Blick auf die Anklagebank beim Nürnberger Kriegsverbrecher-Hauptprozesses am 20. November 1945 im Gerichtssaal des Justizpalastes in Nürnberg. © picture alliance/DB/dpa Foto: DB

Nürnberger Prozesse: Ein Meilenstein des Völkerrechts

Stand: 20.11.2020 14:50 Uhr

Am 20. November 1945 begannen die Nürnberger Prozesse und mit ihnen ein wichtiges Kapitel der juristischen und historischen Aufarbeitung der Menschheitsverbrechen im Zweiten Weltkriegs. Ein Gespräch mit dem Historiker Norbert Frei.

Herr Frei, die Nürnberger Prozesse, mit Beginn wenige Monate nach Ende des Zweiten Weltkriegs, werden als Meilenstein des Völkerrechts betrachtet. Von Nürnberg bis Den Haag: Ist das eine klare Erfolgsgeschichte?
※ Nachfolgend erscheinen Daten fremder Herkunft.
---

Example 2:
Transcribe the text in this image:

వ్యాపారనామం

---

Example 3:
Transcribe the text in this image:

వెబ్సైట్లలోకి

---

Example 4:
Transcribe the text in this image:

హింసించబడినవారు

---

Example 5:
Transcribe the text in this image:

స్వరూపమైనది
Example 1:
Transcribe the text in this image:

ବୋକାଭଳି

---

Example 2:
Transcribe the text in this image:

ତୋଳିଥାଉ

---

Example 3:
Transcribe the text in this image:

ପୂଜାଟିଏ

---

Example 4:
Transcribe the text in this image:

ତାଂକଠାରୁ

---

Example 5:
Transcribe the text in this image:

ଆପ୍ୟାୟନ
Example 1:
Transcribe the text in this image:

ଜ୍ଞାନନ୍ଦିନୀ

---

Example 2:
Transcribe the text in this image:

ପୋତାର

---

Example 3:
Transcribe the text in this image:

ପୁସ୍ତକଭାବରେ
Norbert Frei: Nein, das ist keine klare Erfolgsgeschichte - aber ein Meilenstein war Nürnberg allemal. Sie sprechen - wie es viele tun - von den Nürnberger Prozessen, aber letzten Endes war der zentrale Meilenstein der Nürnberger Prozess. Das war der Hauptprozess, der international von den vier Alliierten geführt wurde, während die Nürnberger Nachfolgeprozesse, die nach dem Internationalen Militärtribunal begannen, nur noch von den Amerikanern alleine geführt worden sind.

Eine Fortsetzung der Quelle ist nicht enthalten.